World Records and Oxygen Pre-Breathing
The absolute longest breath hold on record uses a different approach entirely. By pre-breathing pure oxygen for several minutes before the attempt, performers can saturate their blood and tissues with far more oxygen than normal air provides. In June 2025, Croatian Vitomir Maričić held his breath underwater for 29 minutes and 3 seconds, earning the Guinness World Record. These attempts exist in a separate category from competitive freediving, which prohibits supplemental oxygen.
Why Hyperventilation Is Dangerous
One of the most common and deadly mistakes people make when trying to extend a breath hold is hyperventilating beforehand. Taking a series of rapid, deep breaths before going underwater feels like it’s loading your body with extra oxygen. It isn’t. What it actually does is flush carbon dioxide out of your blood.
This is dangerous because carbon dioxide is your body’s only reliable alarm system for needing to breathe. When you blow off CO2 through hyperventilation, you suppress the urge to breathe, but you don’t actually add meaningful oxygen reserves. As you hold your breath, oxygen drops to critically low levels, but because CO2 is still climbing from an artificially low starting point, you never feel the warning. The result is sudden loss of consciousness underwater with no preceding sense of urgency. This is commonly called shallow water blackout, and it kills swimmers and snorkelers every year, many of them strong, confident in the water, and completely unaware of the risk.
When Oxygen Runs Out
The brain is extraordinarily sensitive to oxygen deprivation. Permanent brain damage begins after roughly four minutes without adequate oxygen supply. This timeline applies whether the cause is drowning, cardiac arrest, or any other form of oxygen cutoff. Trained breath-holders avoid this threshold because their bodies still contain usable oxygen throughout their holds, even when CO2 levels are high. They’re not actually depriving their brains of oxygen. They’re pushing the limits of how long their stored oxygen lasts.

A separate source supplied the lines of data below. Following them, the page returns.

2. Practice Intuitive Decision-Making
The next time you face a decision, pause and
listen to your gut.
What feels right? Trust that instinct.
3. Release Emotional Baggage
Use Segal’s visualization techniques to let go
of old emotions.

The real danger comes when someone loses consciousness during a breath hold, especially in water. An unconscious person’s body will reflexively inhale, and if their face is submerged, water enters the lungs. This is why breath-hold training should never be done alone in water, and why hyperventilation before underwater swimming is considered one of the most preventable causes of drowning.
Factors That Affect Your Breath Hold
Several variables determine where you fall on the spectrum from 30 seconds to several minutes:
- Lung capacity: Larger lungs hold more oxygen. People with bigger frames tend to have higher total lung capacity, giving them a slight edge.

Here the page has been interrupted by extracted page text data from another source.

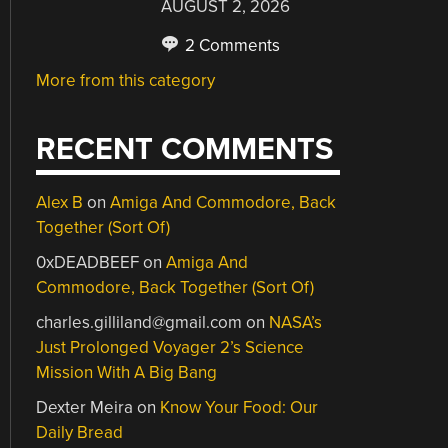
AUGUST 2, 2026
2 Comments
More from this category
RECENT COMMENTS
Alex B
on
Amiga And Commodore, Back
Together (Sort Of)
0xDEADBEEF
on
Amiga And
Commodore, Back Together (Sort Of)
charles.gilliland@gmail.com
on
NASA’s
Just Prolonged Voyager 2’s Science
Mission With A Big Bang
Dexter Meira
on
Know Your Food: Our
Daily Bread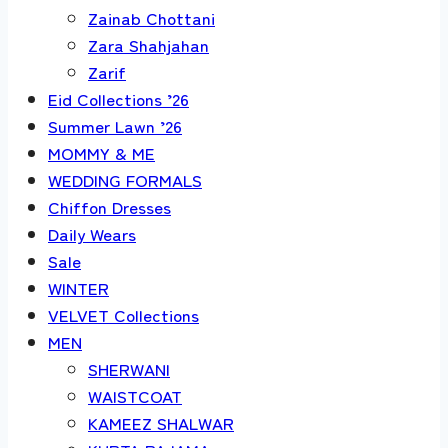
Zainab Chottani
Zara Shahjahan
Zarif
Eid Collections ’26
Summer Lawn ’26
MOMMY & ME
WEDDING FORMALS
Chiffon Dresses
Daily Wears
Sale
WINTER
VELVET Collections
MEN
SHERWANI
WAISTCOAT
KAMEEZ SHALWAR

- Fitness level: A body that uses oxygen efficiently at rest consumes its reserves more slowly during a breath hold.
- CO2 tolerance: Some people are naturally more sensitive to rising CO2 than others. This is the single biggest factor that training can improve.
- Relaxation: Anxiety and muscle tension burn through oxygen faster. Experienced breath-holders spend the first moments of a hold deliberately relaxing every muscle group.
- Body temperature: Cold water activates the dive reflex, which conserves oxygen. Warm water does not.
- Body position: Lying face-down in water (as in competitive static apnea) triggers the dive reflex more effectively than sitting in a chair.
Most healthy adults who practice basic relaxation techniques and learn to sit with the discomfort of rising CO2 can reach two to three minutes within a few weeks of casual training. Getting beyond four or five minutes takes serious, structured practice and a thorough understanding of the safety risks involved.